By Chris Thompson, 09 May 2018 News

2018 BMW M5 Competition vs 2018 Mercedes-AMG E63 S: in numbers

Breaking down the details to decipher the super sedan showdown

The 2018 BMW M5 Competition has been officially confirmed for Australia, less than a week after the German BMW site (and an Aussie customer) leaked most of the key specs.

By now that we know it’s on the way, we here at MOTOR can start thinking of what to do with it, and what to face it off against, once we get our grubby mitts on one.

There is, however, one key opponent for the M5 Comp that it’s already gunning for: the 2017 Mercedes-AMG E63 S.

In our comparison between the E63 S and the standard F90 M5, the M5 just took home the prize as the better car. Just.

But if BMW wants to widen the gap, the M5 will have to be an absolute belter. So let’s lay down some facts and see how much ground BMW has gained.


As this is the starting point for most purchasing decisions, it seems like a reasonable place to start a numbers-based comparison.

While the $239,611 AMG was about $40K pricier than the standard M5, it’s now only $10,000 more expensive.

Sure, the $229,000 M5 Competition loses some value in the equation, but more goodies make up for it. We’ll get to that.


Not only has BMW given the M5’s 4.4-litre twin-turbo bent-eight more power in Competition form, it’s now got more power than the E63 S too. Bimmer’s 460kW trumps the Merc’s 450.

Likely not of dire importance to the overall power delivery between each car, the AMG’s smaller 4.0-litre actually hit its prime earlier in the revs. While the BMW reaches peak power at 6000rpm, the AMG hits the high note at 5750rpm.

In the torque department, however, the Competition gains nothing over the standard M5’s 750Nm, and the AMG’s 850Nm reigns supreme.

For reference, the redline E63 S is 7000rpm, while a graph provided by BMW suggests the M5 Competition revs a little higher, to about 7100 or 7200rpm.


While kerb weight is arguably the most important factor in performance, after power and torque, it’s important to consider each car’s track, wheelbases, and so on, to understand the way each car is able – or meant – to be driven.

With both cars nudging the 2-tonne mark (1865kg for the M5 Competition, 1880kg for the E63 S), it’s not like either will be tip-toeing around corners. But all-wheel grip makes up for that, something both cars possess.

But the M5 has a very slight grip advantage, by just half an inch at the rear tyres. Each one is 10.5-inches wide, while the Merc’s rears are 10-inches wide. Both run 9.5-inches at the front.
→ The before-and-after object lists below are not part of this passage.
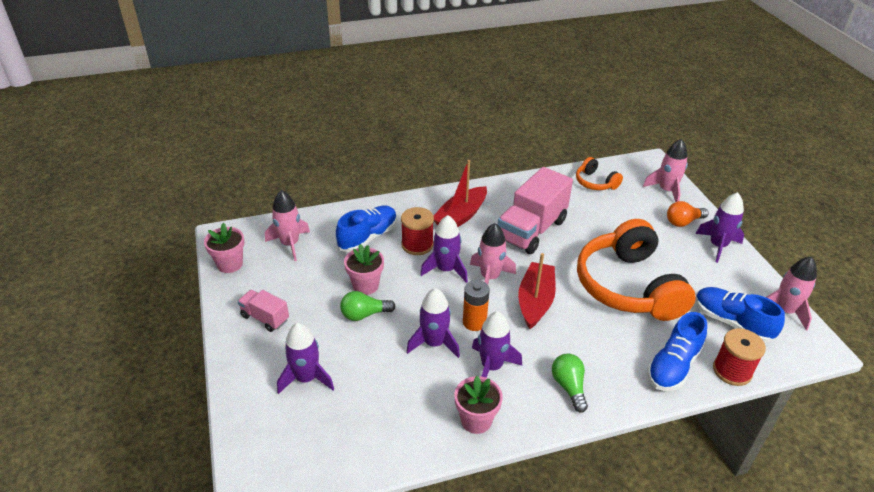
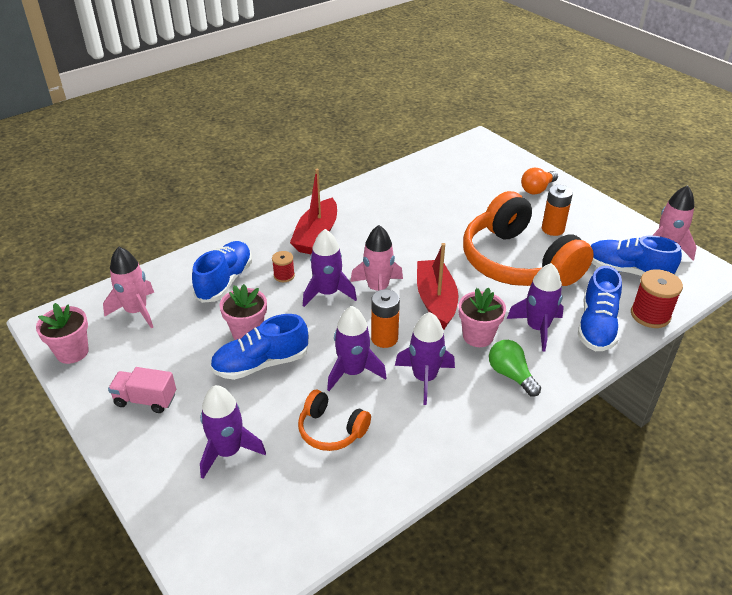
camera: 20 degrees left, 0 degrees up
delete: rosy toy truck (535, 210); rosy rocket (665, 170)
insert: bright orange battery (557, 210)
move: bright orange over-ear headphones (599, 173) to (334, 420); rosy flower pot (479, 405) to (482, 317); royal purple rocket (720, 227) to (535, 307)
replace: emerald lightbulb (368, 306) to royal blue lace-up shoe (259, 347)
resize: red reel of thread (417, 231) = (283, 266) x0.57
The M5 Competition also sports a slightly longer wheelbase, 2982mm is just 43mm longer than that of the E63 S. No huge revelations to be made there, and it’s a similar case with the track width.

Both have almost identical rear tracks (1594mm for the Bimmer, 1595mm for the Merc), but the fronts are slightly narrower on the M5 than on the E63 S, 1625mm to 2649mm.
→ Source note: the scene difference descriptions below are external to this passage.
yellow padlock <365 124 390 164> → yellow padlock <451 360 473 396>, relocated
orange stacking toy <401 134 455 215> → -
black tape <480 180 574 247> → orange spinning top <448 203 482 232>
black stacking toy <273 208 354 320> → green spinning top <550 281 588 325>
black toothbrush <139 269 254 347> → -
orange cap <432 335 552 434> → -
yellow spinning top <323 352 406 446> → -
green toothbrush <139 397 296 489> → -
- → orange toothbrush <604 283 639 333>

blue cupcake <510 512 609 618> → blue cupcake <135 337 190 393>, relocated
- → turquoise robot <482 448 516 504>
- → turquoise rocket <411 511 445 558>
Alright, enough about what’s written on paper, this is what each car is supposed to be able to do.

BMW’s M5 Competition now boasts 247kW/tonne, while the AMG E63 S has 239kW/tonne.

But BMW says the M5 Competition shaves a tenth off the 0-100kmh dash and three off the sprint to 200km/h. Call that 3.3 seconds and 10.8 seconds respectively.

Compare that to the 3.4 seconds AMG says the E63 S takes to hit the hundred, and the 11.5 seconds to hit 200km/h.

The M5 Competition will top out at 250km/h (as with the E63 S), though an M Driver’s pack increases that to 305km/h. That’s conveniently just faster than the E63 S’s top speed of 300km/h with an AMG Driver’s pack.

Do we have a winner? We won’t call it just yet, but we’ll know once we’ve driven the M5 Competition.

Stay tuned.

Correction: The previously stated weight for the E63 S was 1955kg, which is the weight including driver. It has been changed to represent the 1880kg kerb weight.